- What this task involves: Using the records below, output the stretch that opens with the line containing "1. 在发生与成熟的时间上不" and closes with the line containing "2. 在形成成熟生殖细胞的数", exactly and including both lines, with nothing more.

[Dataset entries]
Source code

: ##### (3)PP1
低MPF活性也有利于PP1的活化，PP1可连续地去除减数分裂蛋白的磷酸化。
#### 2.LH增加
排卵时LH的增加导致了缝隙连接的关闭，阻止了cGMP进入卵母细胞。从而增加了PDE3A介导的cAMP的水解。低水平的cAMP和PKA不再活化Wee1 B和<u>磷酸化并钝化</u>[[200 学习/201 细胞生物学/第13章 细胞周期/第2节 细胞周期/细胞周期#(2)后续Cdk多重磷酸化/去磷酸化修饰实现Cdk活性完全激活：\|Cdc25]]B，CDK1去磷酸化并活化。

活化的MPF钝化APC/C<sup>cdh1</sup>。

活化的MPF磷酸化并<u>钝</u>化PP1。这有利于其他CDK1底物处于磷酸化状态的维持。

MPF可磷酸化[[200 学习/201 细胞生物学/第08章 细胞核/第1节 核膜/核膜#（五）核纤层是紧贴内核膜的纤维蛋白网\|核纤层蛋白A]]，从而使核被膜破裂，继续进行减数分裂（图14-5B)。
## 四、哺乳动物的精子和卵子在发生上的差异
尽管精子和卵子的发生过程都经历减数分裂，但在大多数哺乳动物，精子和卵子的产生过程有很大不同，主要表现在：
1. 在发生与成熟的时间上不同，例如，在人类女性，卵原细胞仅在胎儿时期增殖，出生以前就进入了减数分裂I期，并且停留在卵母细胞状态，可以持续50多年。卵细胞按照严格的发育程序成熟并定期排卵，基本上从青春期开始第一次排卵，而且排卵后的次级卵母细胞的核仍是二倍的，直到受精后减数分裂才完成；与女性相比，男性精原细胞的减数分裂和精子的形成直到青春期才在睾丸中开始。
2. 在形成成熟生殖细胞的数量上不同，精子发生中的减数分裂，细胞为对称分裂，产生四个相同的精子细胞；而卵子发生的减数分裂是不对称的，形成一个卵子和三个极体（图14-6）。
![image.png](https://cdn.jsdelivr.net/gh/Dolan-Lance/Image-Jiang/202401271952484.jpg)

- Result of this exercise:
1. 在发生与成熟的时间上不同，例如，在人类女性，卵原细胞仅在胎儿时期增殖，出生以前就进入了减数分裂I期，并且停留在卵母细胞状态，可以持续50多年。卵细胞按照严格的发育程序成熟并定期排卵，基本上从青春期开始第一次排卵，而且排卵后的次级卵母细胞的核仍是二倍的，直到受精后减数分裂才完成；与女性相比，男性精原细胞的减数分裂和精子的形成直到青春期才在睾丸中开始。
2. 在形成成熟生殖细胞的数量上不同，精子发生中的减数分裂，细胞为对称分裂，产生四个相同的精子细胞；而卵子发生的减数分裂是不对称的，形成一个卵子和三个极体（图14-6）。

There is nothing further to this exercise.